6. the text localization method that combines maximum extremum stable area and stroke width variation according to claim 1, is characterized in that: in the step of described candidate text domain generation, mainly by calculating connected domain attributes and setting rules and thresholds Filter non-text domains, the rules included are: stroke width variance, aspect ratio, area ratio; the stroke width variance is used to judge whether the pixel points belong to the same connected domain, if the stroke width values are similar, then this pixel point is classified into for the same connected domain. The calculation formula of stroke width value mean μ _swt and variance σ _swt ² is: where N is the total number of pixels in the connected domain, is the stroke width value of the i-th pixel; the aspect ratio is used to filter out the small and narrow connected domains caused by noise interference, the connected domain aspect ratio r=d _height /d _width , and the aspect ratio threshold is 2. The area ratio is used to filter the connected domains whose area is too large or too small, and the area ratio threshold of the connected domains is 2.

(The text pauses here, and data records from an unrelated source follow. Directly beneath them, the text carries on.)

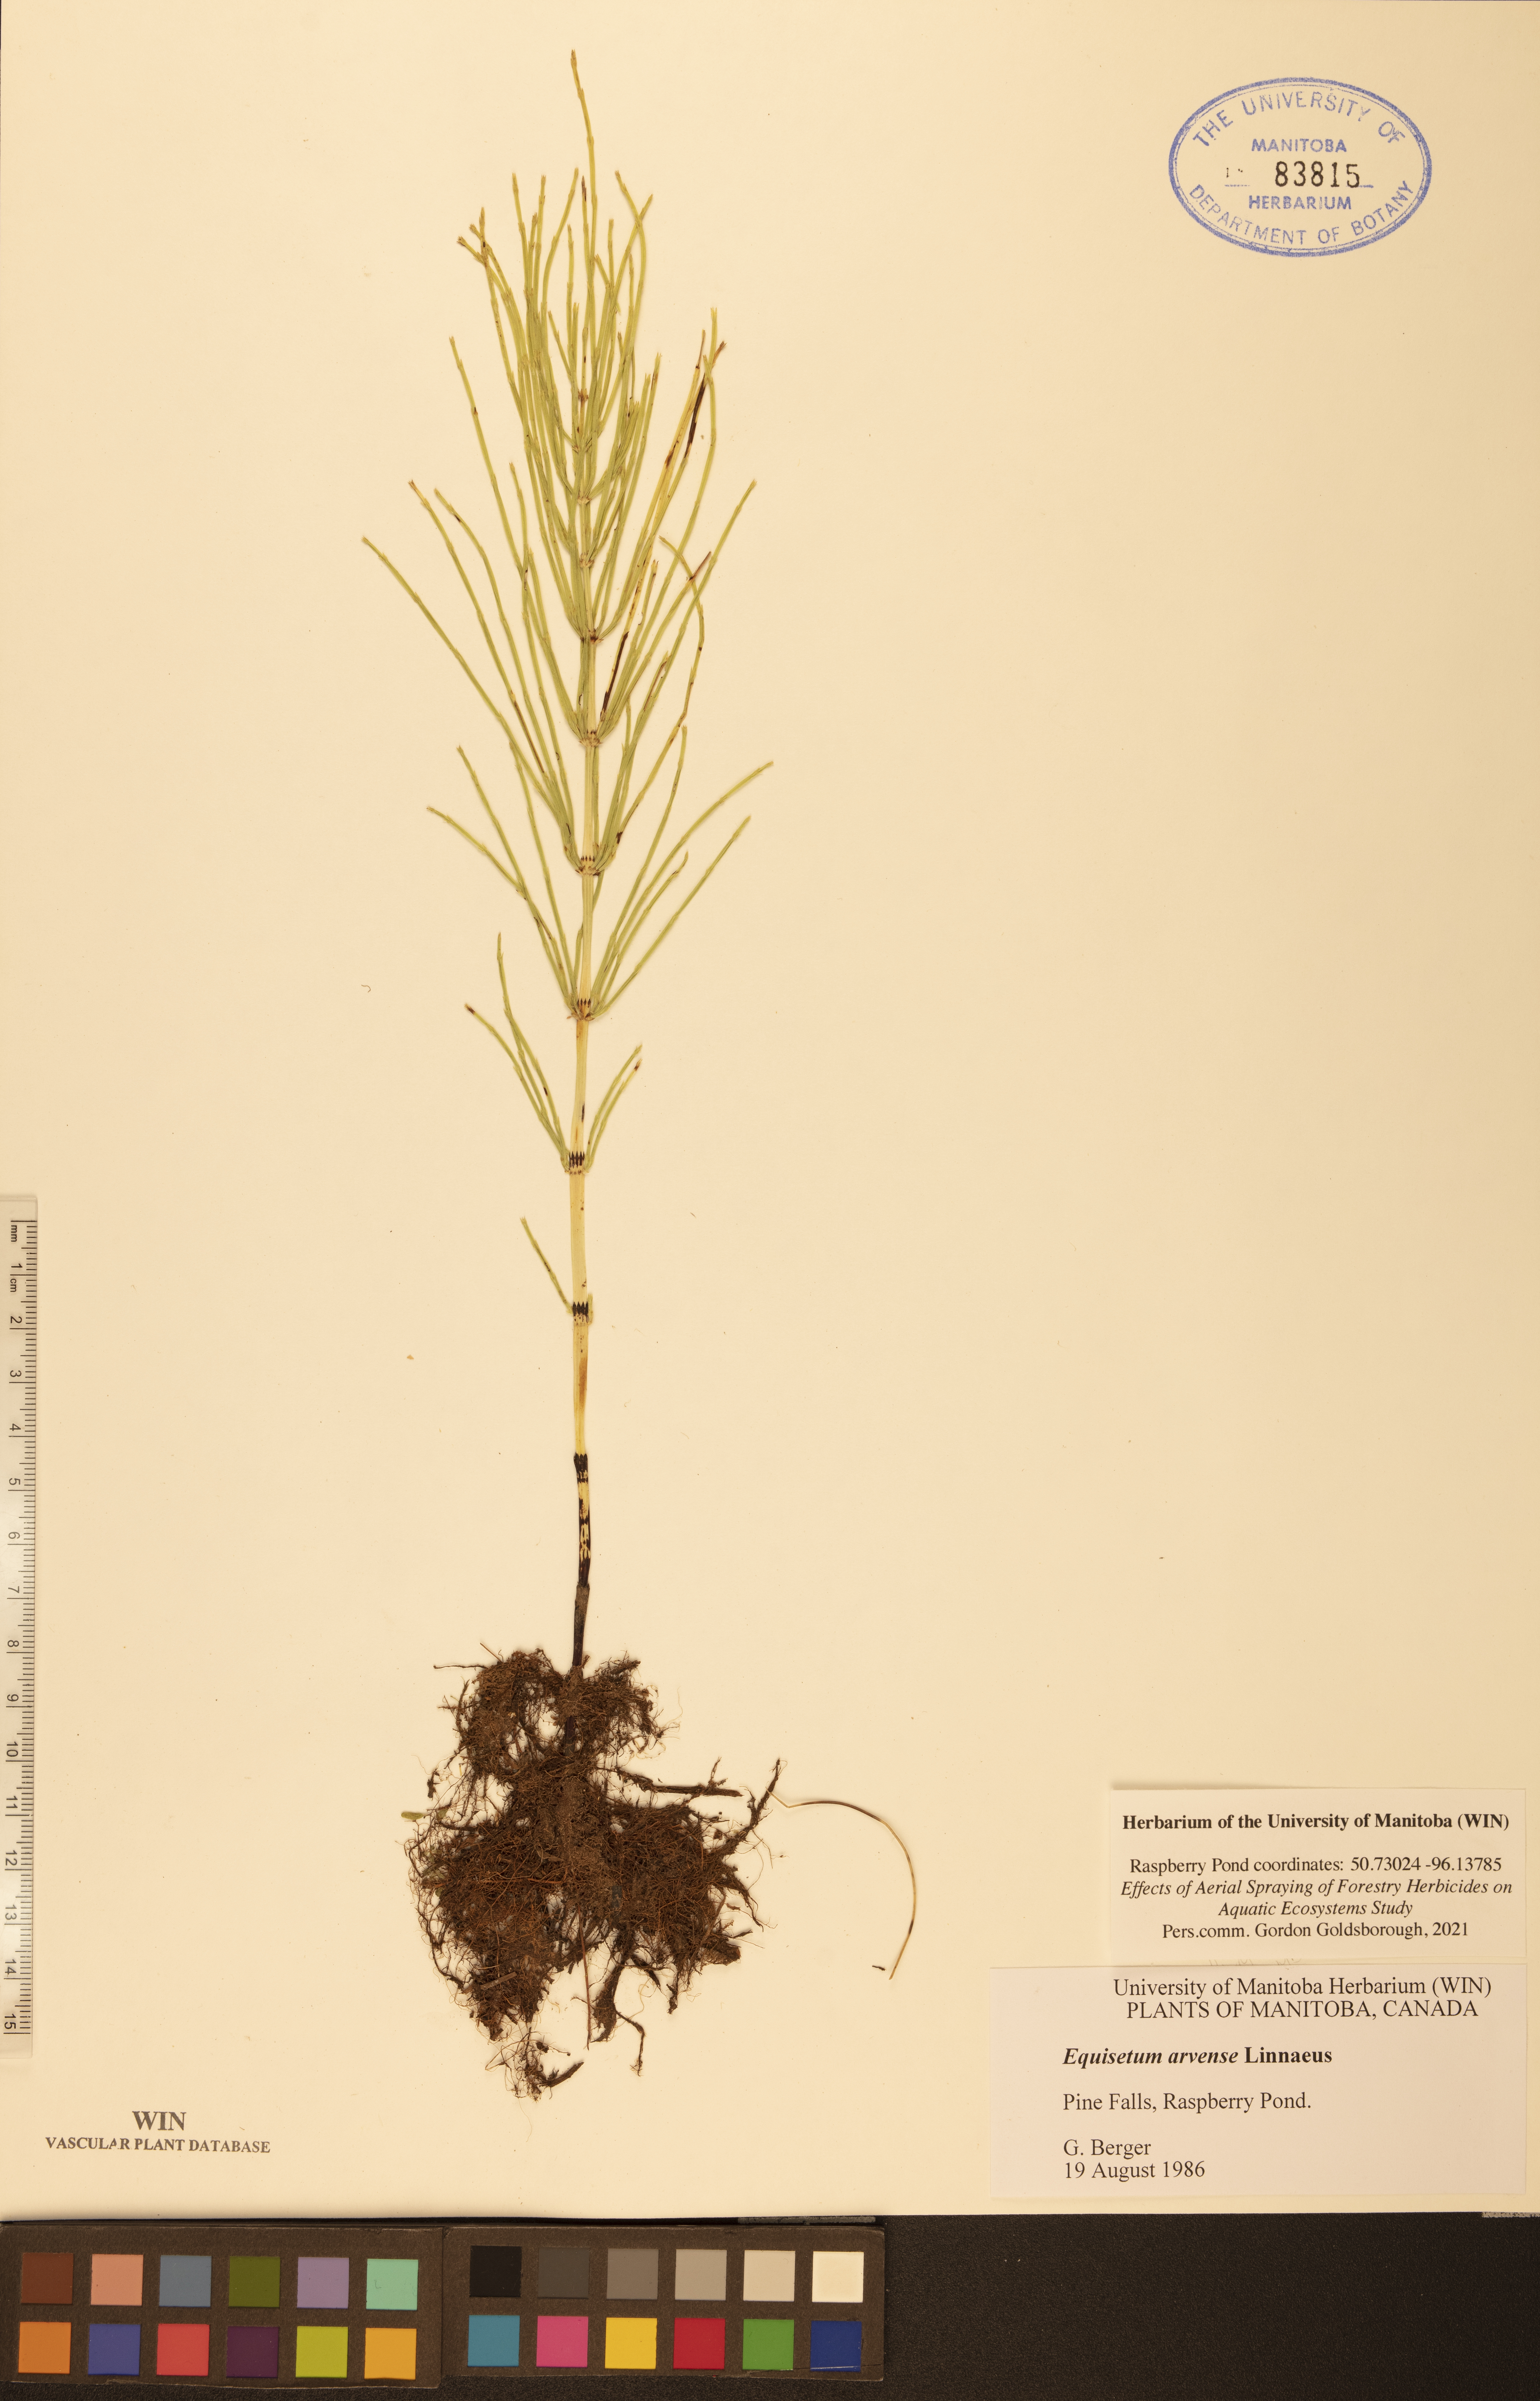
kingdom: Plantae
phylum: Tracheophyta
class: Polypodiopsida
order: Equisetales
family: Equisetaceae
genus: Equisetum
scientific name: Equisetum arvense
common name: Field horsetail
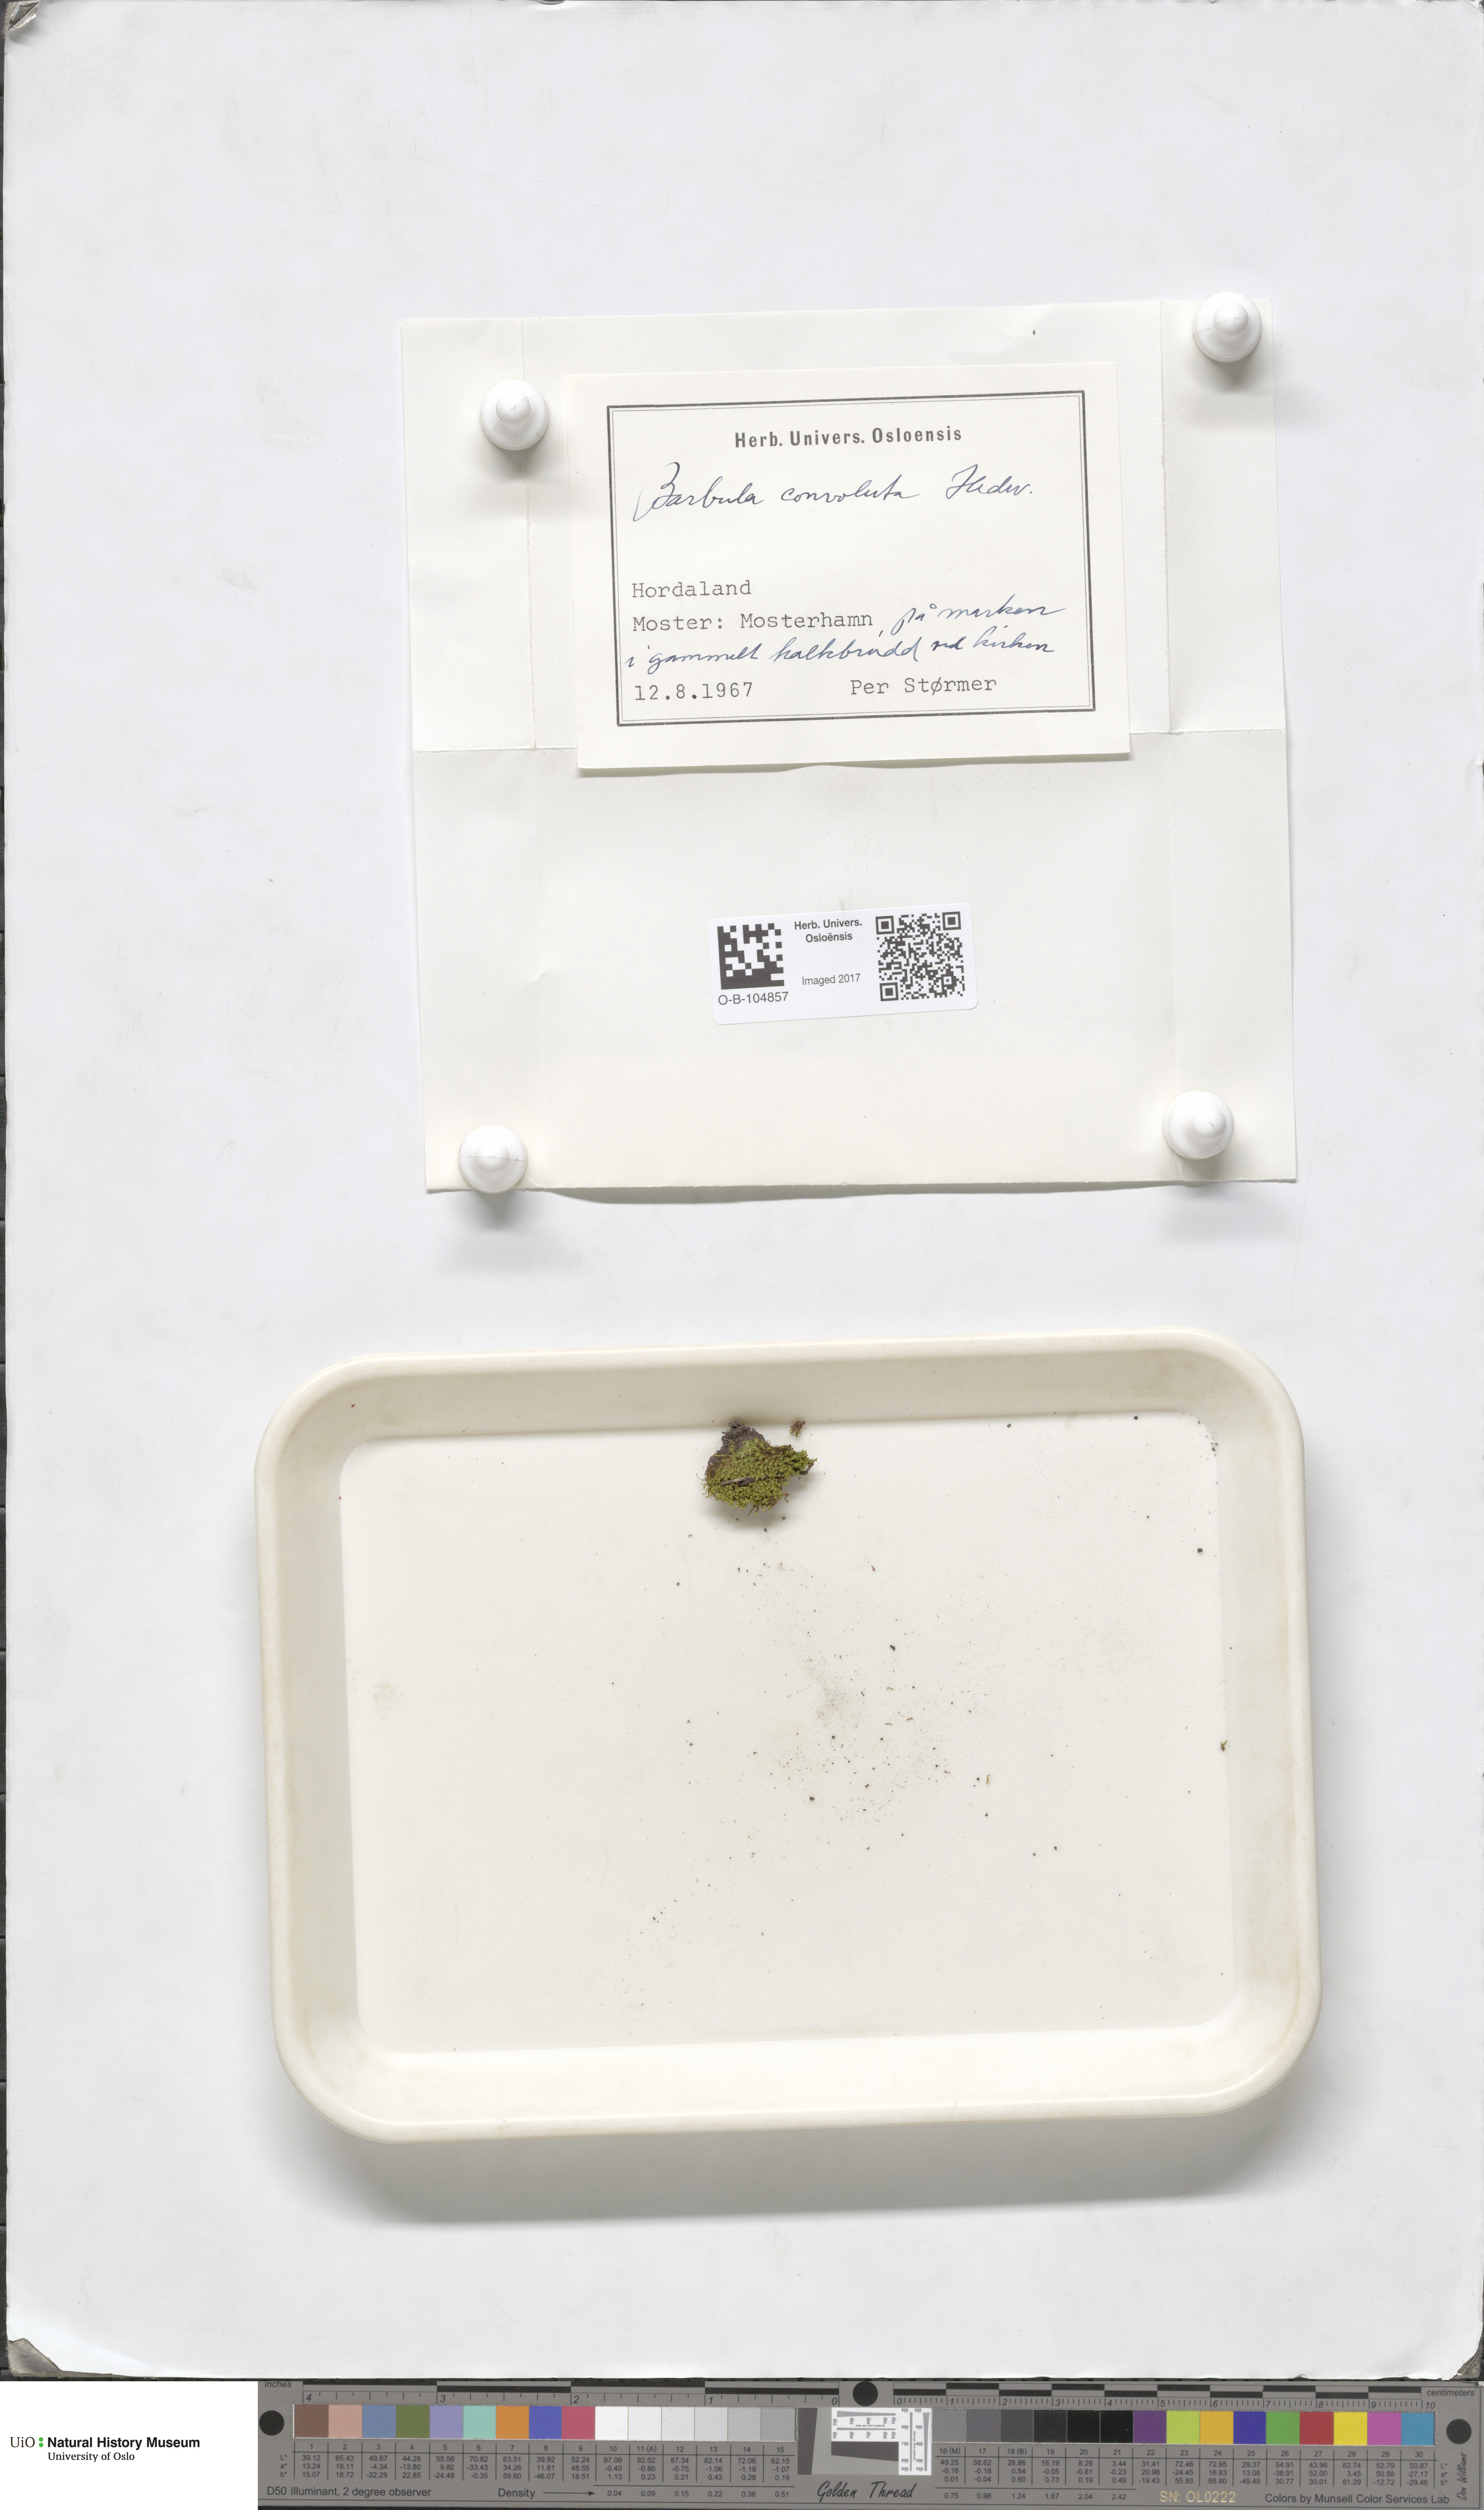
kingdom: Plantae
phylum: Bryophyta
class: Bryopsida
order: Pottiales
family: Pottiaceae
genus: Streblotrichum
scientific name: Streblotrichum convolutum
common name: Lesser bird's-claw beard-moss
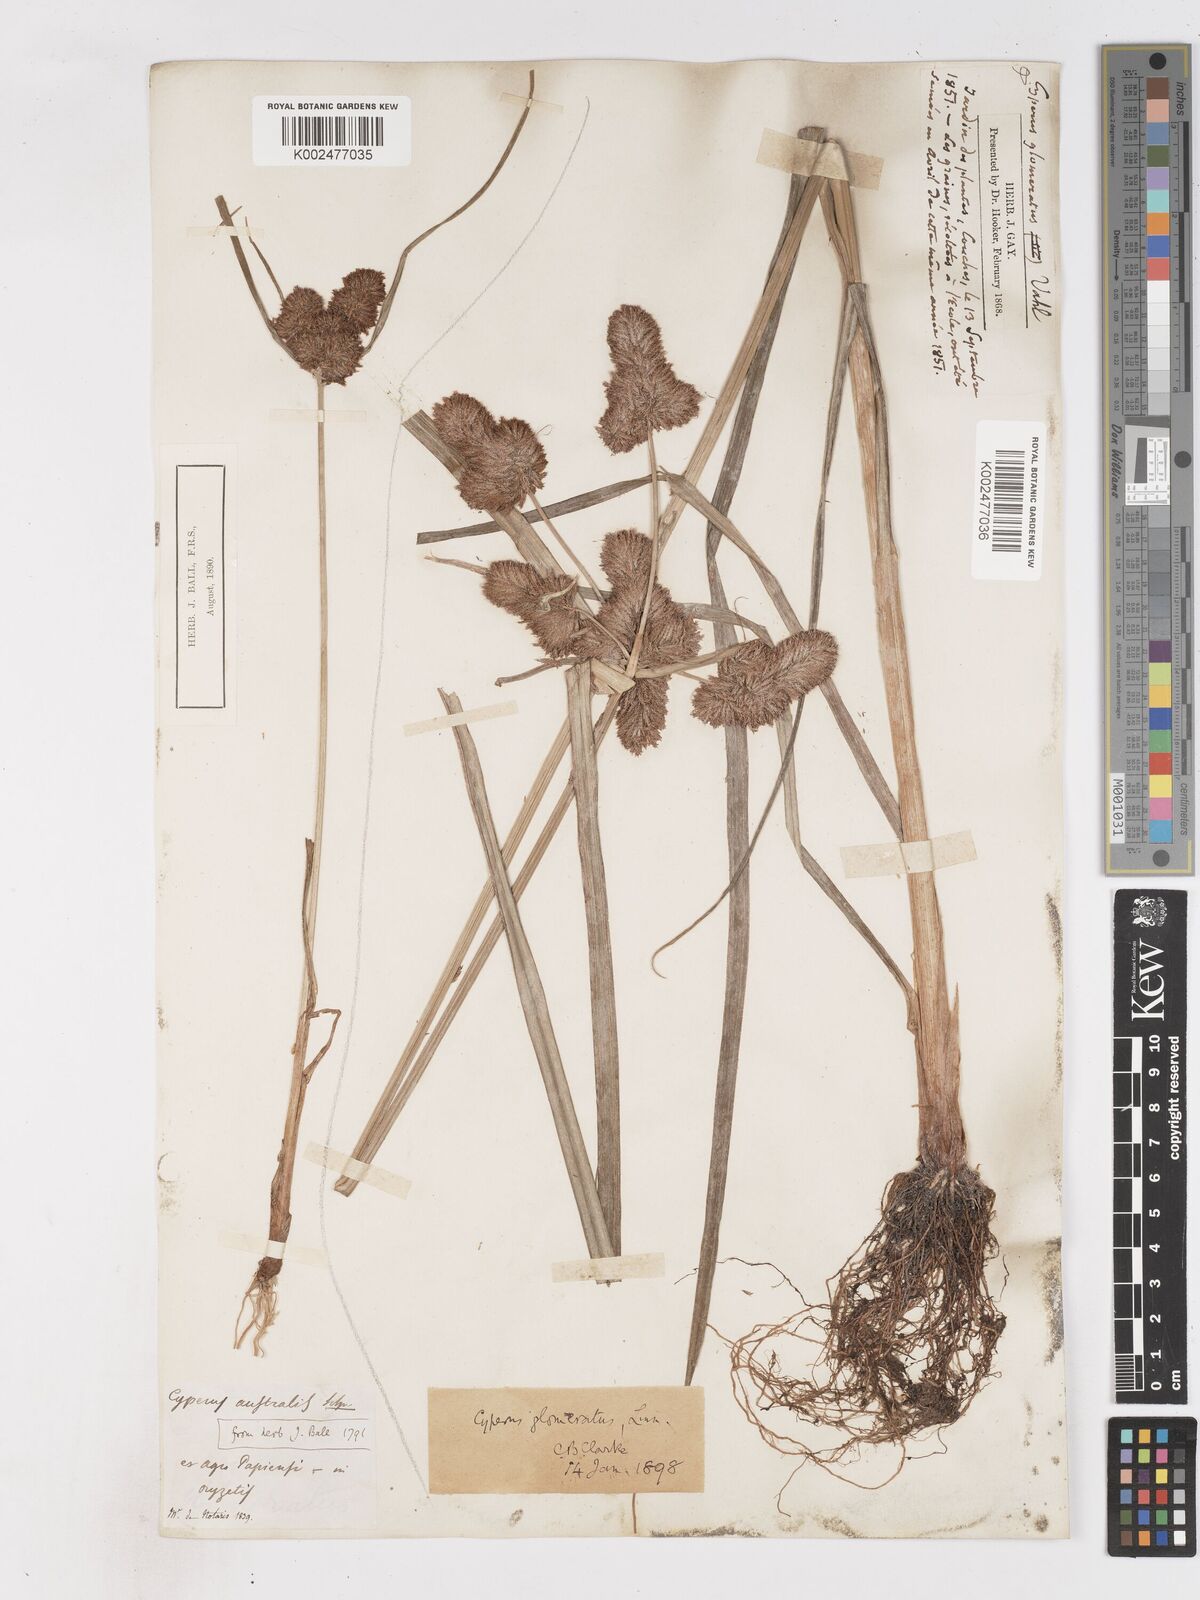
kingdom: Plantae
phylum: Tracheophyta
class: Liliopsida
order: Poales
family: Cyperaceae
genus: Cyperus
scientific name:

7. the text localization method that combines maximum extremum stable area and stroke width variation according to claim 1, is characterized in that: in the step of described text domain merging, further screening is carried out to single character candidate domain, and remaining single character is connected Domains are aggregated into chains to form continuous text domains. The screening conditions for single-character connected domains include stroke width ratio, height ratio, and color mean value difference; the stroke width ratio is used to judge whether adjacent single-character text domains belong to the same text domain. Single-character text field stroke width ratio threshold is 2; Said height ratio is used to judge whether adjacent single-character text fields belong to the same horizontal direction text field, and adjacent single-character text field height ratio threshold is 2; Described color mean value is used for judging adjacent Whether the single-character text fields belong to the same text field, the color mean difference threshold of adjacent single-character text fields is 40.